Her research took her next to Switzerland, to further her training in computational methods in the group of Prof. Thomas Henzinger at the Ecole Polytechnique Federale de Lausanne. There, she invented the term “executable biology” to describe the kinds of models that simulate biological processes, and she and Henzinger argued that such computer-based research could not only help scientists make sense of complexity, it would bring a precise, formal, quantifiable approach to the life sciences. “A computerized model begins with a hypothesis. When you organize the experimental results in the same formal language as the model, you can compare the two and immediately see the gaps. These gaps then enable you to refine your model and design new experiments,” she says.
As Fisher was finishing her work with Henzinger, Microsoft Research in Cambridge was adding biology to its list of computational research subjects. Fisher was invited to join the Programming Principles and Tools group there, and was later offered a position as a research group head at Cambridge University.
Nowadays, Fisher engages in long-term collaborations with experimental groups to continue investigating cell decision-making processes. In one of those collaborations, she works on understanding how blood cell development goes awry in leukemia. In another, she investigates cell signaling in C. elegans – research that has implications for understanding cancer. This signaling has been preserved throughout evolution, up to and including humans. Recent findings in her group demonstrated the benefits of repeated cycles of computational modeling, prediction and experimentation. They revealed a crucial molecular mechanism by which developing cells synchronize their cell cycles and then break that synchrony to continue developing toward individual cell fates.

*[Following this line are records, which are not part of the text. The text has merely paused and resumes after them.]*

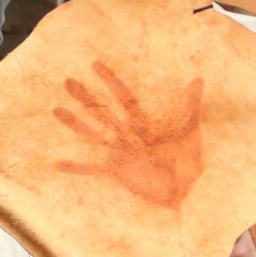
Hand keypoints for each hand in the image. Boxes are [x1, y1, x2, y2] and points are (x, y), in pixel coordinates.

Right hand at [51, 65, 206, 209]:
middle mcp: (126, 134)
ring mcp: (118, 152)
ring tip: (56, 110)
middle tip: (67, 81)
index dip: (110, 81)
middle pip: (102, 112)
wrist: (183, 191)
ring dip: (75, 124)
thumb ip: (191, 107)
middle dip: (85, 98)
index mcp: (143, 123)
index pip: (123, 97)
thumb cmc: (188, 160)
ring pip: (92, 135)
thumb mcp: (191, 133)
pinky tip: (58, 164)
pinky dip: (76, 167)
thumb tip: (199, 79)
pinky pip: (92, 168)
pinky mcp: (115, 171)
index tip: (95, 65)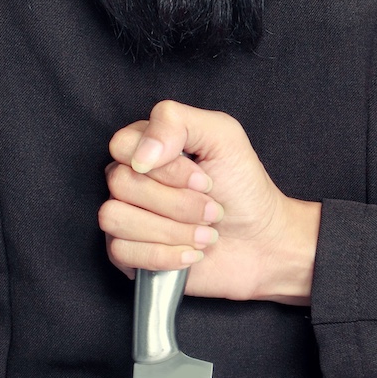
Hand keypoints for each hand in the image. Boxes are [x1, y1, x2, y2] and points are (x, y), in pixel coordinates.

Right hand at [99, 99, 320, 304]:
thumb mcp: (223, 137)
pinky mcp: (128, 253)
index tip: (204, 180)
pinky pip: (120, 251)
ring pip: (115, 218)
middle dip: (177, 203)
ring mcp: (127, 216)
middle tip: (212, 210)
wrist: (261, 244)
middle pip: (120, 183)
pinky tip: (190, 254)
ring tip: (204, 235)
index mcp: (148, 148)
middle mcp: (132, 179)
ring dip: (171, 231)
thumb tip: (141, 154)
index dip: (164, 168)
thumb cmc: (243, 189)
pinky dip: (163, 255)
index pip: (121, 145)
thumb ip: (178, 122)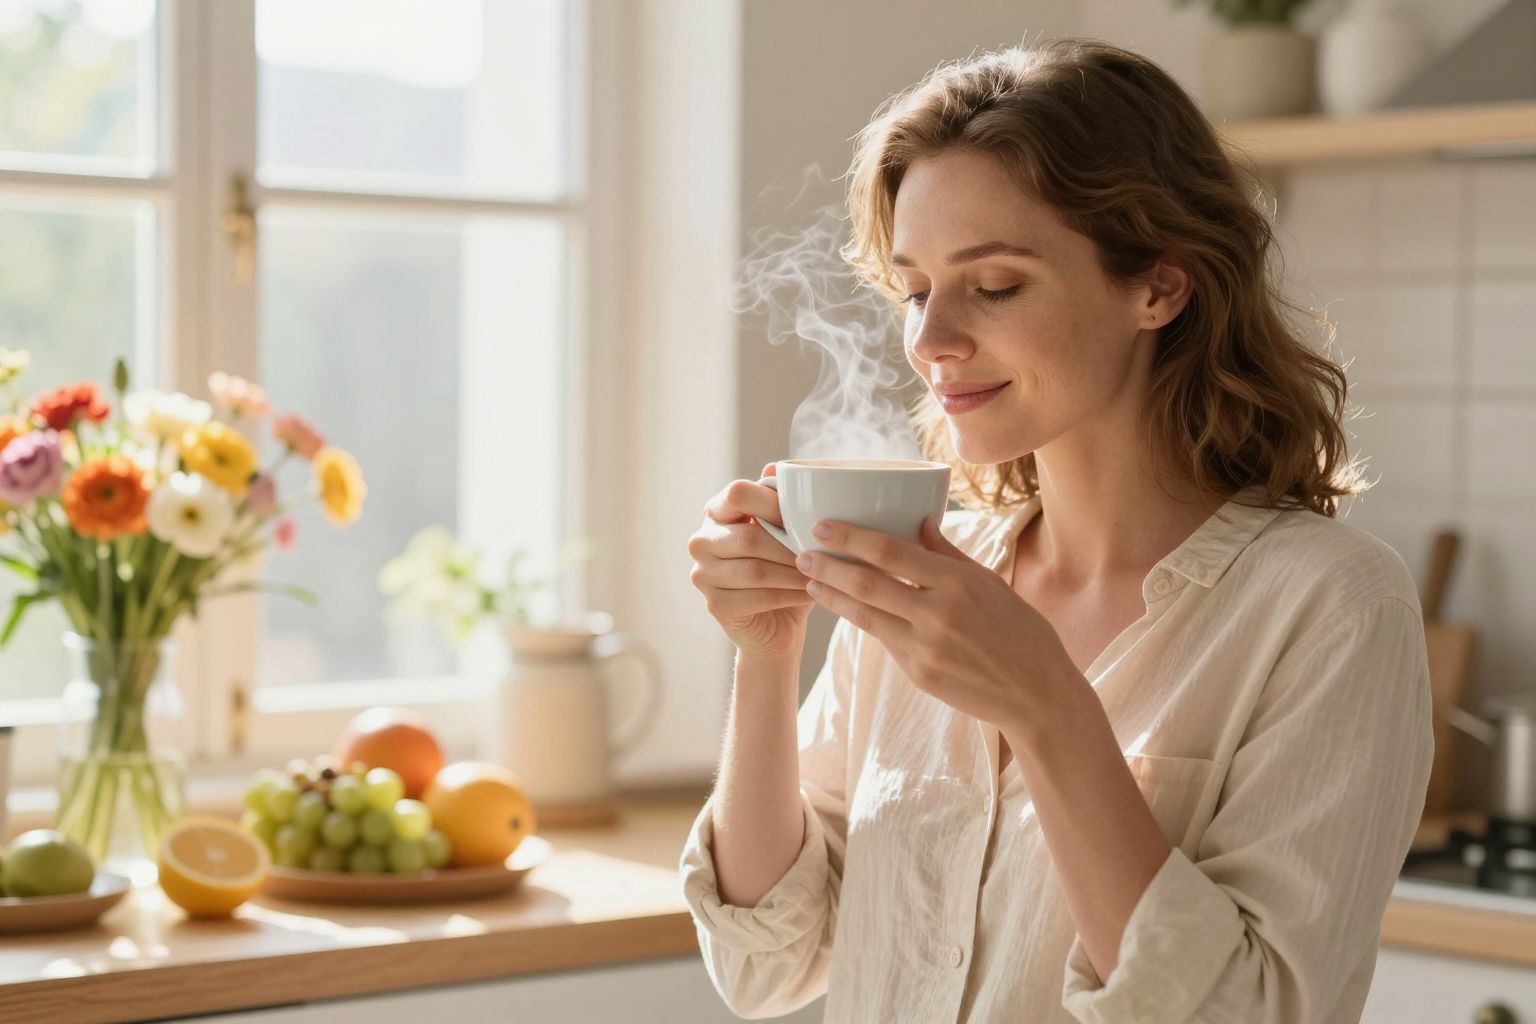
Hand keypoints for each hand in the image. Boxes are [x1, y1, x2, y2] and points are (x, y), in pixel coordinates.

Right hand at [688, 463, 815, 661]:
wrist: (776, 623)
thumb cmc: (783, 567)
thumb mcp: (785, 530)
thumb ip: (780, 501)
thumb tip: (775, 466)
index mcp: (716, 511)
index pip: (737, 493)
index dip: (774, 503)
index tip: (807, 517)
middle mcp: (701, 540)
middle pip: (749, 537)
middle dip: (791, 546)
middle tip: (823, 553)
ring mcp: (703, 574)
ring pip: (755, 570)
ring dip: (794, 573)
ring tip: (822, 573)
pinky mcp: (714, 604)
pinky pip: (757, 597)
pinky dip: (789, 595)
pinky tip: (810, 593)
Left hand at [796, 515, 1078, 732]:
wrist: (1037, 695)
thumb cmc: (1021, 633)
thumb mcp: (992, 584)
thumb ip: (950, 555)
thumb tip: (920, 521)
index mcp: (958, 584)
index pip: (892, 553)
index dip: (851, 538)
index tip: (823, 525)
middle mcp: (938, 615)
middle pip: (868, 584)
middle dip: (829, 566)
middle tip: (801, 553)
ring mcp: (926, 649)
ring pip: (866, 616)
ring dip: (833, 597)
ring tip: (809, 581)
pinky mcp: (919, 674)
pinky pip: (884, 641)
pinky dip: (862, 622)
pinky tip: (844, 608)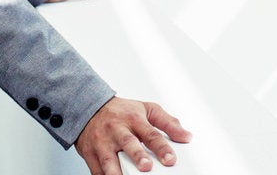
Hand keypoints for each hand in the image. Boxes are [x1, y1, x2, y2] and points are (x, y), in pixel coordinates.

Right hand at [75, 97, 191, 174]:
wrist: (90, 107)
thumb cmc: (121, 111)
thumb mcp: (147, 109)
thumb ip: (168, 122)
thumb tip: (186, 136)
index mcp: (134, 119)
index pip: (151, 134)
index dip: (162, 147)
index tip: (170, 159)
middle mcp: (117, 130)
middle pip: (129, 143)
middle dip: (137, 156)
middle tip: (146, 167)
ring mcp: (102, 142)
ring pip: (108, 159)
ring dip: (116, 172)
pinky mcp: (90, 153)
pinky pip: (96, 169)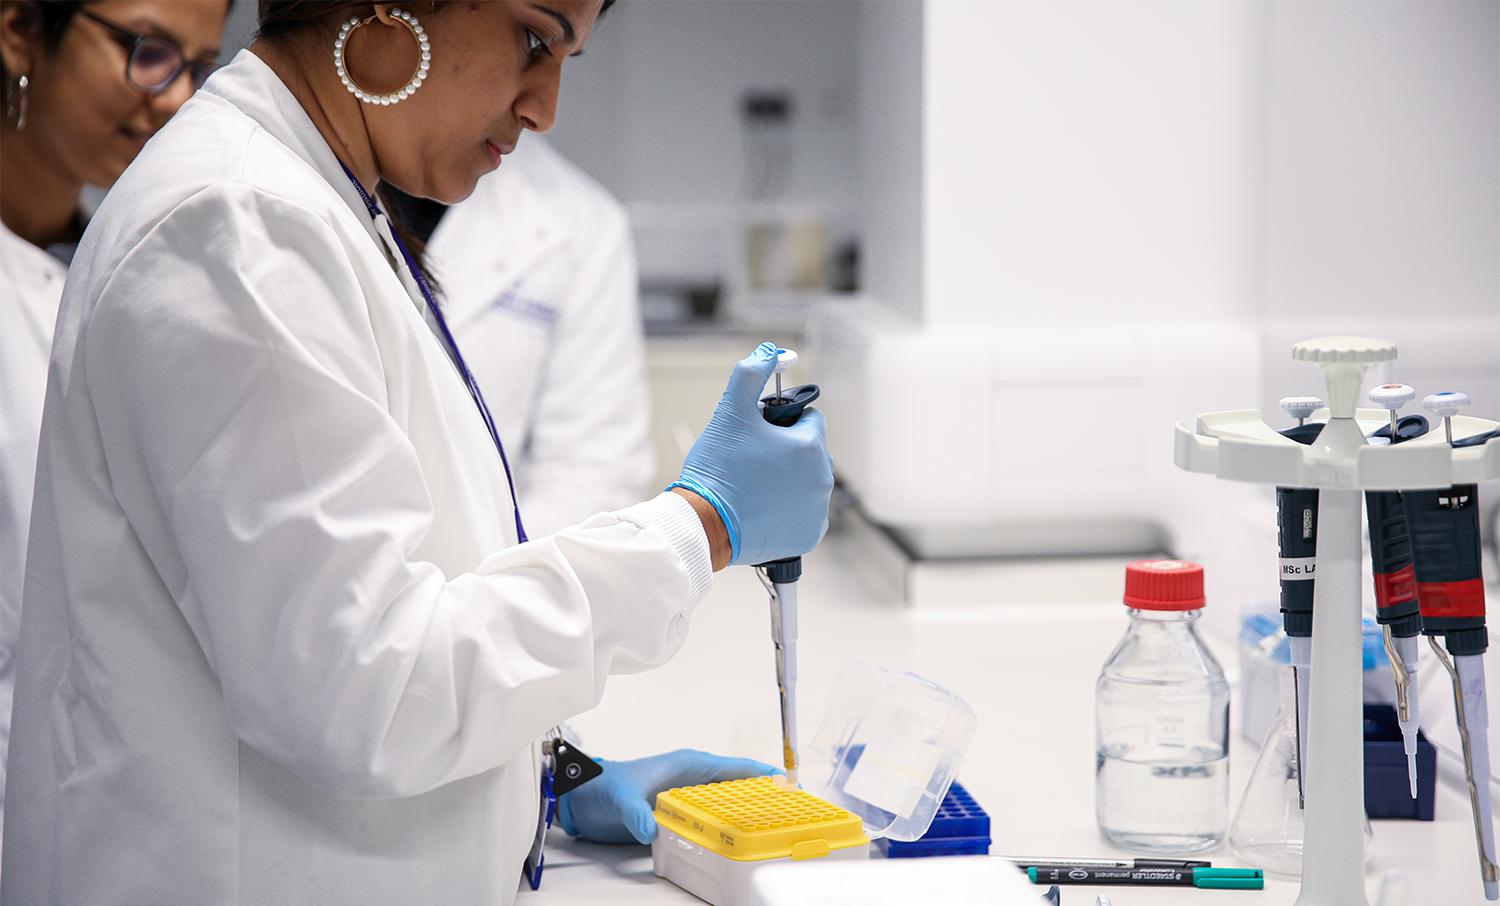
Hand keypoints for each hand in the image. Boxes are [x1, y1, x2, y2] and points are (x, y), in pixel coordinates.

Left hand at [556, 749, 778, 843]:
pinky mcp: (680, 814)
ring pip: (729, 803)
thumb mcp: (621, 799)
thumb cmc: (604, 786)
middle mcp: (693, 779)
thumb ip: (637, 813)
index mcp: (688, 765)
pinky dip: (729, 826)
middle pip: (739, 785)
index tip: (787, 783)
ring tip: (773, 826)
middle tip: (791, 811)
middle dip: (765, 795)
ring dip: (749, 812)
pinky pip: (713, 819)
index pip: (735, 767)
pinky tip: (738, 841)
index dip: (763, 775)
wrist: (585, 799)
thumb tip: (650, 828)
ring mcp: (688, 797)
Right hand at [669, 342, 833, 565]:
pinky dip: (790, 510)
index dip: (784, 423)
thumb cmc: (717, 469)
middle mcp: (822, 479)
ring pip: (808, 483)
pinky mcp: (809, 535)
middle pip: (811, 452)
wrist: (704, 525)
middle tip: (753, 461)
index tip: (761, 435)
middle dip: (788, 452)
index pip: (810, 420)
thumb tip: (771, 351)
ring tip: (756, 486)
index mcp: (810, 447)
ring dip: (790, 480)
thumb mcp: (729, 412)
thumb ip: (750, 374)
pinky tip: (765, 509)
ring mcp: (817, 511)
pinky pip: (806, 514)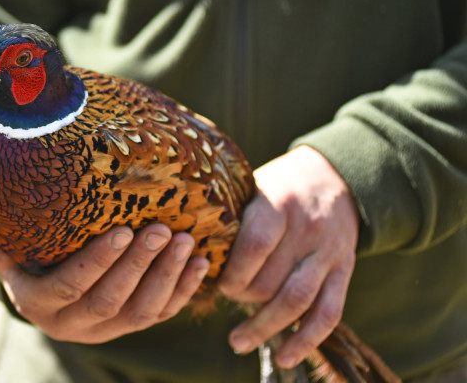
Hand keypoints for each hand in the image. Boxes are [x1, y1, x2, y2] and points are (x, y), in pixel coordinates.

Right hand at [0, 223, 209, 343]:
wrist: (48, 299)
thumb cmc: (29, 263)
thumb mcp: (12, 256)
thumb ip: (5, 242)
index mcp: (40, 304)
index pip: (71, 286)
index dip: (98, 261)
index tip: (123, 230)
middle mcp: (73, 325)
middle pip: (111, 299)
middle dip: (138, 264)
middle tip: (160, 230)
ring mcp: (106, 330)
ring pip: (142, 311)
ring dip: (166, 276)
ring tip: (184, 241)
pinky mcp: (131, 327)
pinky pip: (162, 314)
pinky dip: (184, 290)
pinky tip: (200, 263)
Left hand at [217, 145, 358, 367]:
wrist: (334, 177)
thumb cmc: (278, 186)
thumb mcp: (253, 187)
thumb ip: (231, 218)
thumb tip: (188, 252)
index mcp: (278, 204)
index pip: (254, 247)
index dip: (232, 272)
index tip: (215, 280)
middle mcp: (307, 229)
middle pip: (271, 280)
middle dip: (242, 298)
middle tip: (226, 300)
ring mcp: (329, 252)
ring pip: (297, 301)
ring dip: (265, 327)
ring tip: (238, 342)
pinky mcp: (345, 270)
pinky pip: (329, 312)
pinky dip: (306, 340)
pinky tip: (284, 356)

Eventually, says Fisher, her group and others working in the field will produce a broad, common platform for computational biology, and its tools will become standard in the life sciences – akin to the use of microscopes and DNA sequencing equipment today.
Though her rise in the field has taken her out of the country for over a decade, Fisher, a seventh-generation Israeli, admits it has been hard to be away. “The Weizmann Institute still feels like home to me,” she says. Conducting research there has always been a source of pride for me.”